So now I'm sitting here with my knees bouncing up and down and my cell phone right here knowing that Ashlea isn't going to call me but hoping against all knowledge that she will. I'll be fine for a while. I won't feel anything. I'll just be talking to someone and everything will be fine. I won't even think about her. But then I'll be doing something, not even a trace of a thought of her in my head, and this feeling will come over me and I'll need to get up and immediately she will come rushing into my conscious thoughts. No amount of "get a hold of yourself, Jason" or "for crying out loud, stop being so stupid, Jason" will do anything. I'm hoping I'll feel better tomorrow. However, I know that after I left Kelli's, I didn't end up crying until several days after. All the days before that were like this, but they just got worse. I'm hoping the days after today won't get worse. I don't want to feel like this. I'm sitting here wanting to cry because it will feel good and I'm thinking I'll feel better once I do. I actually just started to right now but it went away right away.

I understand what she was saying. I'm just not the right person for her. I'm sorry, but it's hard not to be passionate right now. So... fuck! What the fuck does she mean I'm not right for her? There's nothing wrong with me. I'm sure as hell not perfect. No one is. I have my flaws. She's not perfect. But I was willing to be with her anyway. I know we weren't totally compatible. We didn't have a lot of the same interests. Okay, so when I would talk about stuff that didn't interest her she felt bad for not caring more. Well so what? She doesn't wanna change me. So don't! I don't have to change. I'm fine how I am. There are some things that could be better and I see them and want to change them because I'm tired of them, but even with those things, there's no reason someone couldn't be happy with me. I know that some people are too different. I'm not going to satisfy someone who wants to go party and drink every night. Maybe she really is like that and was just toning it down because she was with me and I wasn't like that. She doesn't seem like that type, though. She seems like the calm, soft-mannered type of girl. She seems like my type.

Maybe she was being fake to me. If so, then I can understand us not being right for each other. But just going off of how she was around me, she is a lot more appealing than any other girl I've met. The things I didn't like weren't that big of a deal. I was more than happy to see past them. I wasn't settling for her. I wasn't taking what I could get. I saw her how she was and liked what I saw. I felt good around her. She made me want to change all the things I didn't like about myself, even without her saying anything about them.
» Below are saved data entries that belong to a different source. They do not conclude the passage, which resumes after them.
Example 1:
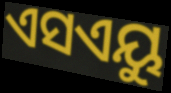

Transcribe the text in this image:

ଏସଏୟୁ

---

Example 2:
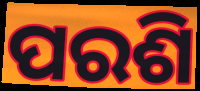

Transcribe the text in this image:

ପରଶି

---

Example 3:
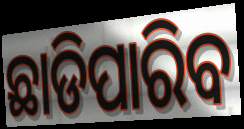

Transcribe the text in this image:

ଛାଡିପାରିବ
She said she doesn't want to do to me what Evan did to her. She saw me in her position and herself in Evan's position. She wasn't who he saw himself with. I guess there were too many things that he didn't like about her and he couldn't get past them, so he broke it up. She didn't want to turn into him, so instead of letting it go on for a year or so, she was stopping it before it got too far. Well, she is doing what Evan did. She is like him. She just made the decision faster. She didn't drag me as far in the mud, but she still left me there and turned around and left. She said all the little insignificant things she doesn't like about me, when added up, are too much for her to get past and be happy with me and it's the same thing Evan had with her. But instead of finishing the sentence with "and I don't want to be like Evan, so I'm stopping it now", what would have made her different from Evan would have been if she finished it with "and I don't want to be like Evan, so I'm going to look past them and stay with you."
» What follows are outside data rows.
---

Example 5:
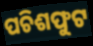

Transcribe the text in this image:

ପଚିଶଫୁଟ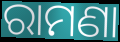
ରାମଣାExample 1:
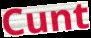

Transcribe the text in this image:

Cunt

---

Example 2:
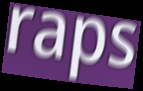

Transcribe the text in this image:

raps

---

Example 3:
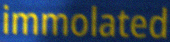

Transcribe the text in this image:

immolated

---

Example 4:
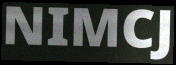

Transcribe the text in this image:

NIMCJ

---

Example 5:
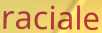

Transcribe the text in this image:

raciale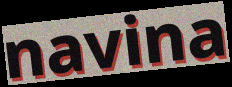
navina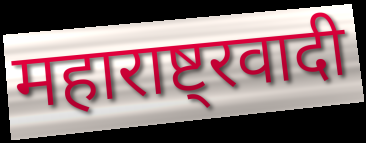
महाराष्ट्रवादी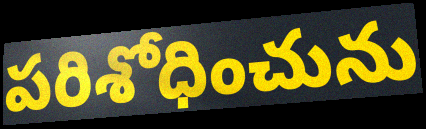
పరిశోధించును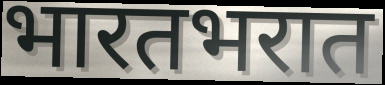
भारतभरात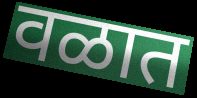
वळातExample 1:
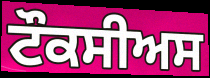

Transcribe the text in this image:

ਟੌਕਸੀਅਸ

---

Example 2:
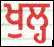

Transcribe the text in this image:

ਖੁਲ੍ਹ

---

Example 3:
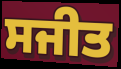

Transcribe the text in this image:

ਸਜੀਤ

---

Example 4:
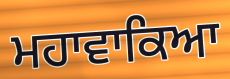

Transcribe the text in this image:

ਮਹਾਵਾਕਿਆ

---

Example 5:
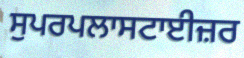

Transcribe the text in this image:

ਸੁਪਰਪਲਾਸਟਾਈਜ਼ਰ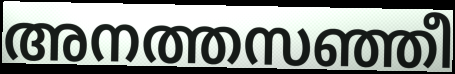
അനത്തസഞ്ഞീ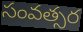
సంవత్సరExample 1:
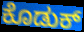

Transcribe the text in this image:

ಕೊಡುಕ್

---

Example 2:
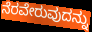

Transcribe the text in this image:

ನೆರವೇರುವುದನ್ನು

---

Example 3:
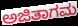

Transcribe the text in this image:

ಅಜಿತಾಗಮ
Like I said, she had things about her I didn't like, but I'm not going to give up on someone over that. There are things I don't like about Laura and I wouldn't wanna date her again, but if we hadn't broken up and she hadn't done what she did, I would still be with her and happy because she treats me right and cares for me and is a good person, despite what I may not get along with. I can find ways around the things I don't like. I don't need to change her and I wouldn't want to. I can put up with the things that annoy me just like she can put up with the things I do that annoy her. And believe me, we do a lot more things that annoy each other than Ashlea or I ever did to each other. Ashlea and I seemed to think a lot more the same way. I could give Ashlea a hard time about something and she would recognize it and play along. Laura would usually take it personally and get upset. But with everything I may not like about Laura, she was still worth sticking it out for. I can think I'm angry at Ashlea, but I'm not. It just makes me angry that I wasn't worth it for her. It makes me feel angry and helpless and hopeless. And I wanna go fuckin' do something or go somewhere but I know nothing will quench this thirst.